[opensource-dev] On Live, SL via Cloud Computing

Talarus Luan sls.dev.sl.1 at sylea.org
Thu Oct 28 13:08:30 PDT 2010


On 10/27/2010 10:53 PM, Stickman wrote:
> Had a thought, figured I'd share it in case someone with authority
> wanted to explore the topic.

I'm not an authority, but I have explored it a bit.

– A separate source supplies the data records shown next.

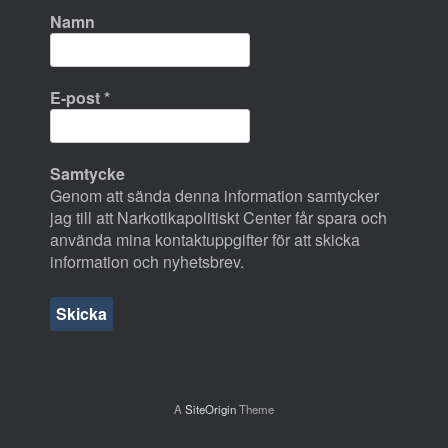
Namn
E-post
*
Samtycke
Genom att sända denna information samtycker
jag till att Narkotikapolitiskt Center får spara och
använda mina kontaktuppgifter för att skicka
information och nyhetsbrev.
A
SiteOrigin
Theme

> On Live (http://www.onlive.com/) is a cloud computing gaming service.
> You open up the client and their computers run the game and graphics
> and stream the video to you while accepting your controls. It means
> you can run games on systems that otherwise wouldn't run them.
>

It's an iteration on an old idea. Render the scene, stream it to the 
user, accept user input back to the server to render the next scene, 
etc. It's always been a huge boondoggle because of the amount of 
bandwidth it takes, loss of image fidelity, and the control lag.

> Pros:
> -Less powerful computers can run SL on high settings

It still requires a fairly beefy computer to run the decoding in high 
image quality with high frame rates, which is pretty much a requirement 
to avoid image artifacting.

> Cons:
> -$5/month subscription fee per user (Premium option?)
> -Requires high bandwidth (3mbit) connection
> -Probably consumes more bandwidth than SL itself would

-Control lag; even though they claim it is "good enough" for FPS games, 
many FPS players who have tried it out report serious latency in control 
response, turning them off of it.
-Image quality issues: viewing a virtual world as a compressed movie 
will have significantly noticeable image quality issues (and has been 
noted in reviews of the service).

My personal take on it (and has been since the mid-90s, when this 
concept was first proposed) is "no thanks". I prefer to use the 
horsepower of my system to generate the world, especially since that 
horsepower is still ever-increasing on a geometric scale, and getting 
cheaper all the time. It also isn't that hard to keep SL's platform 
requirements within the grasp of older hardware for a good long while.